### Assignment
Please return every record exactly, with no pictures included.

─── Data ───

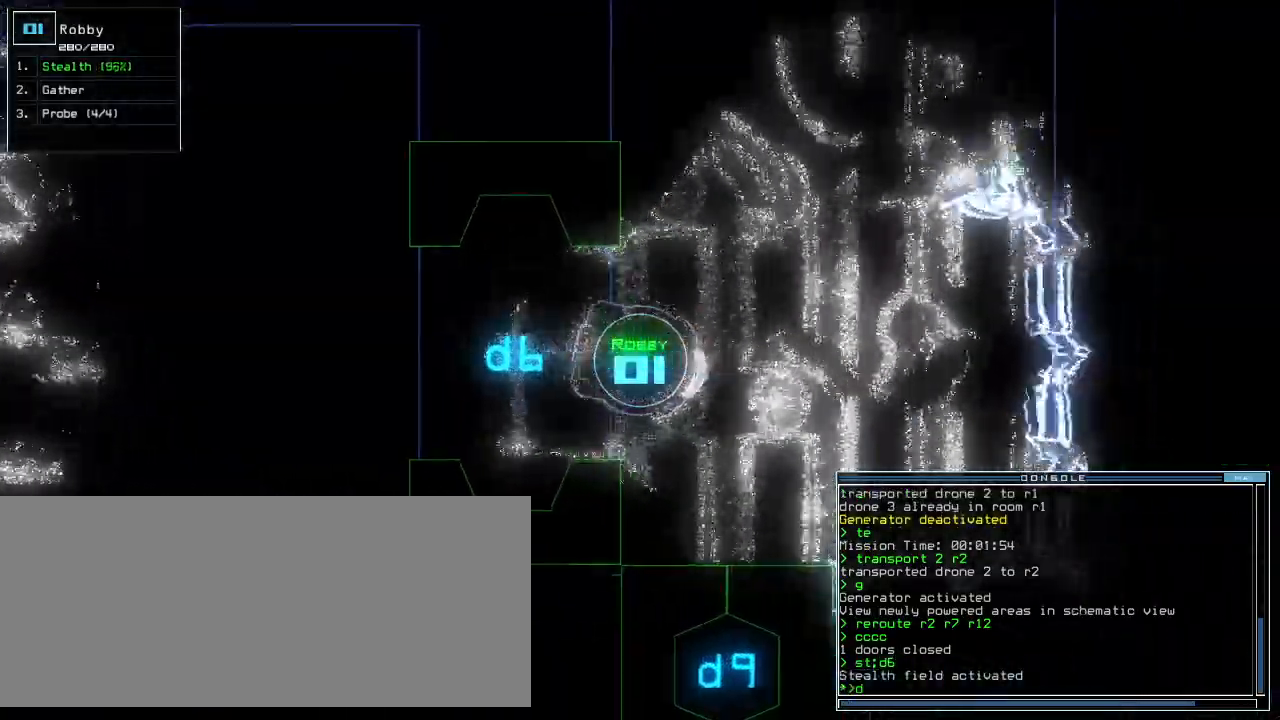
{"keys": ["up"], "events": [[180, "9", "down"], [240, "right", "up"], [260, "9", "up"], [340, "return", "down"], [440, "return", "up"]]}
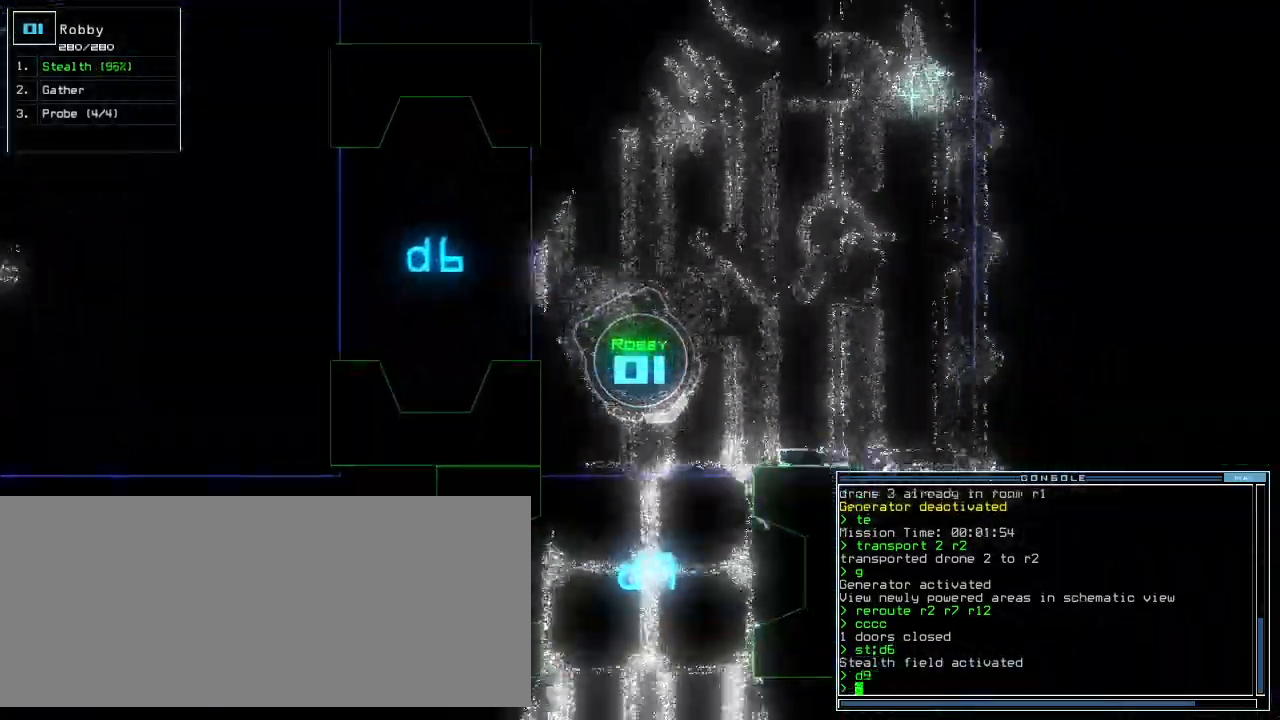
{"keys": ["up"], "events": [[100, "right", "down"], [240, "right", "up"]]}
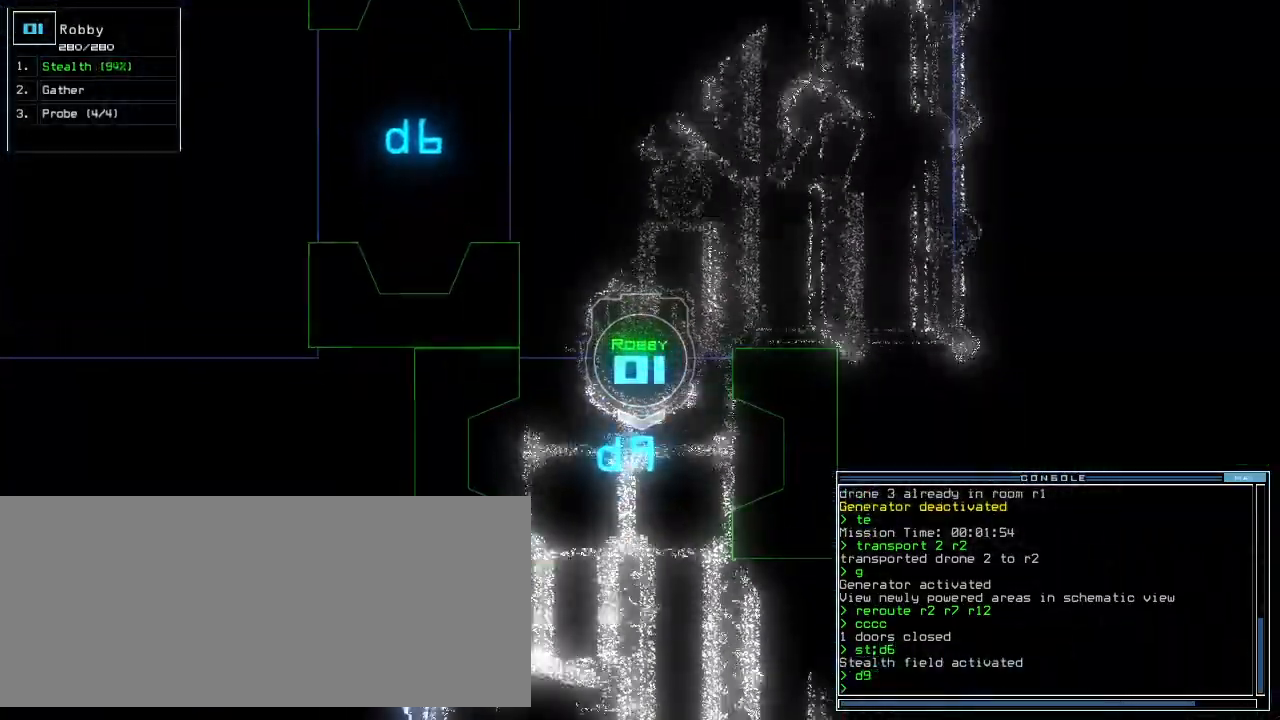
{"keys": ["up"], "events": []}
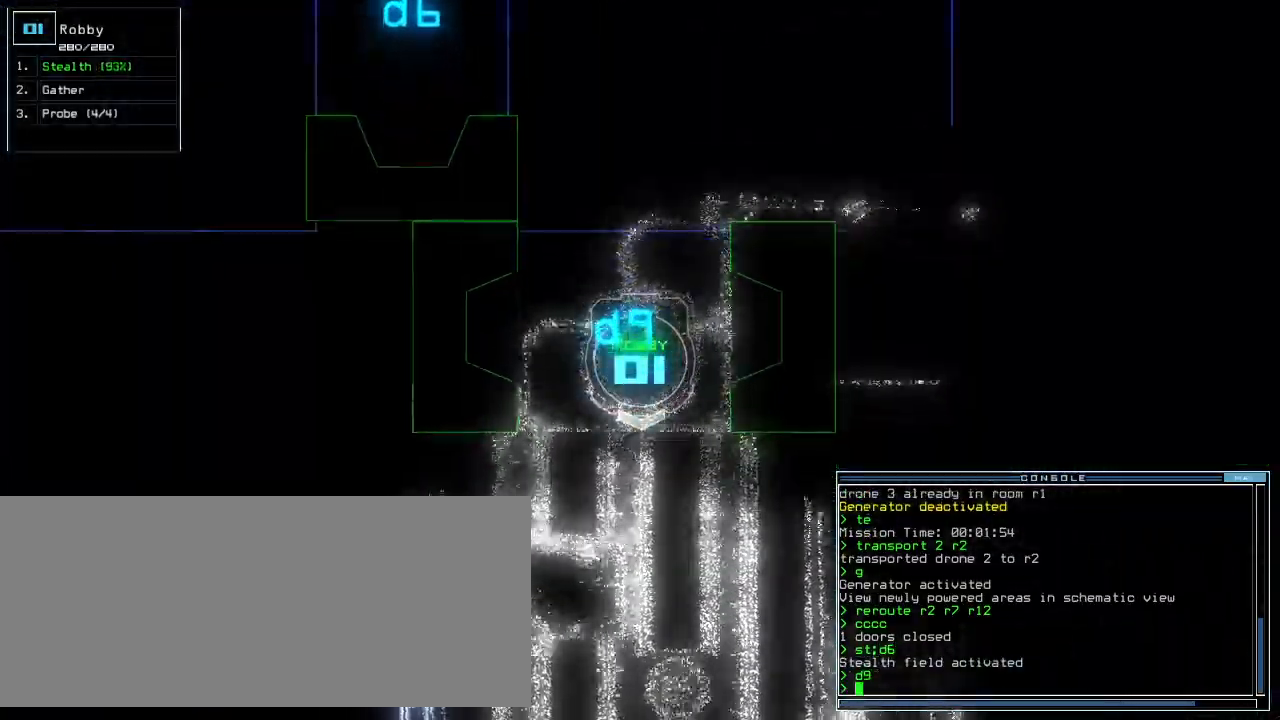
{"keys": ["up"], "events": [[320, "left", "down"], [500, "left", "up"]]}
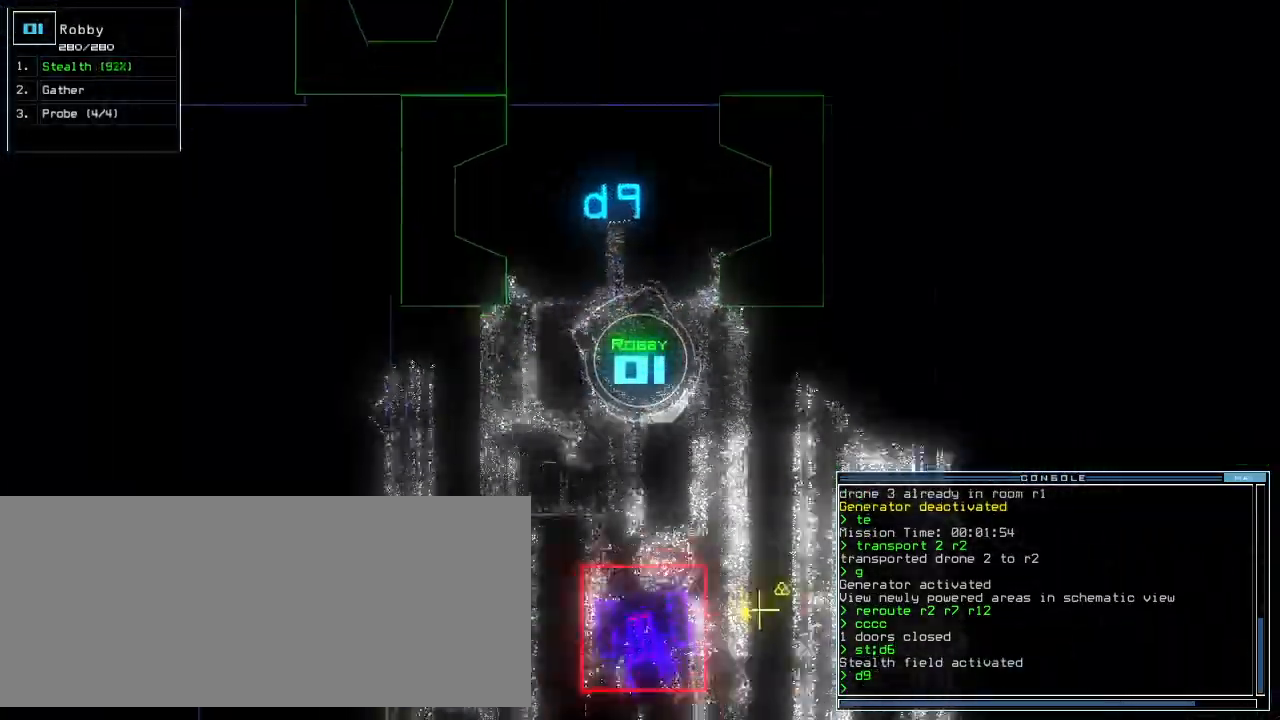
{"keys": ["down"], "events": [[160, "up", "up"], [280, "down", "down"]]}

───

### Response
{"keys": ["up"], "events": [[180, "9", "down"], [240, "right", "up"], [260, "9", "up"], [340, "return", "down"], [440, "return", "up"]]}
{"keys": ["up"], "events": [[100, "right", "down"], [240, "right", "up"]]}
{"keys": ["up"], "events": []}
{"keys": ["up"], "events": [[320, "left", "down"], [500, "left", "up"]]}
{"keys": ["down"], "events": [[160, "up", "up"], [280, "down", "down"]]}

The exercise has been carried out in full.